Dataset excerpts:
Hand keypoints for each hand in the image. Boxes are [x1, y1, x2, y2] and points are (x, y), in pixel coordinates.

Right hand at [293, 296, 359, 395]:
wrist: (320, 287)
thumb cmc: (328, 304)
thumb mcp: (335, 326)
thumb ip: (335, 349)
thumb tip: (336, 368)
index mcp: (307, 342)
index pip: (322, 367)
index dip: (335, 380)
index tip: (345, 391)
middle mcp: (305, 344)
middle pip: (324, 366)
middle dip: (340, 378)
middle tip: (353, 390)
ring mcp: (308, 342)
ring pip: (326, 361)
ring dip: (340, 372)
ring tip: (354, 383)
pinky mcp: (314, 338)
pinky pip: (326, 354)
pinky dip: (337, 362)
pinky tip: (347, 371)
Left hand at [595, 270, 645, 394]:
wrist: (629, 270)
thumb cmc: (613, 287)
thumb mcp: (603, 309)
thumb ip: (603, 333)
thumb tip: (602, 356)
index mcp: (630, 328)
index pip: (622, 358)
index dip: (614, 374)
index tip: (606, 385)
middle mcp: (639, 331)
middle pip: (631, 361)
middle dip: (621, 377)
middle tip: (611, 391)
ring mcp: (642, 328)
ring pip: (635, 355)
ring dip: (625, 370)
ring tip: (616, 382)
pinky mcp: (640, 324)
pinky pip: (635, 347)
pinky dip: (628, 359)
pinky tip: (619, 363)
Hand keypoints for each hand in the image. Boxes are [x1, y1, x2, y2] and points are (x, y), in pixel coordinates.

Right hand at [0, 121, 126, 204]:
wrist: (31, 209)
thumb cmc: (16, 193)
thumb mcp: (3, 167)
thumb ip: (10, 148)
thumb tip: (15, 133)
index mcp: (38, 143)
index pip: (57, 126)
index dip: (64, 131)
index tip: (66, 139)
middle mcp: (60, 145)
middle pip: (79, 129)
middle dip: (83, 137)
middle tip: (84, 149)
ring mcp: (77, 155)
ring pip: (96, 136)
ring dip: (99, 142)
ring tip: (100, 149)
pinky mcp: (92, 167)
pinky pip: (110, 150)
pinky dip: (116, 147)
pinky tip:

Exercise: Look above for the line containing "index tip: (606, 385)"; reproduce it and every line after it through the end of the material, exactly, and nothing else.

Result of this exercise:
index tip: (606, 385)
middle mcp: (639, 331)
middle pip: (631, 361)
middle dip: (621, 377)
middle tip: (611, 391)
ring mcp: (642, 328)
ring pip: (635, 355)
ring dip: (625, 370)
ring tip: (616, 382)
pinky mcp: (640, 324)
pinky pip: (635, 347)
pinky dip: (628, 359)
pinky tip: (619, 363)
Hand keypoints for each hand in the image. Boxes are [x1, y1, x2, y2] and points are (x, y), in pixel coordinates.

Right hand at [0, 121, 126, 204]:
wrist: (31, 209)
thumb cmc: (16, 193)
thumb mcp: (3, 167)
thumb ip: (10, 148)
thumb tip: (15, 133)
index mcp: (38, 143)
index pip: (57, 126)
index dip: (64, 131)
index tip: (66, 139)
middle mcp: (60, 145)
middle pip: (79, 129)
middle dip: (83, 137)
middle tip: (84, 149)
ring mcp: (77, 155)
ring pip: (96, 136)
ring dip: (99, 142)
ring tip: (100, 149)
pinky mcp: (92, 167)
pinky pip: (110, 150)
pinky dip: (116, 147)
pinky tip:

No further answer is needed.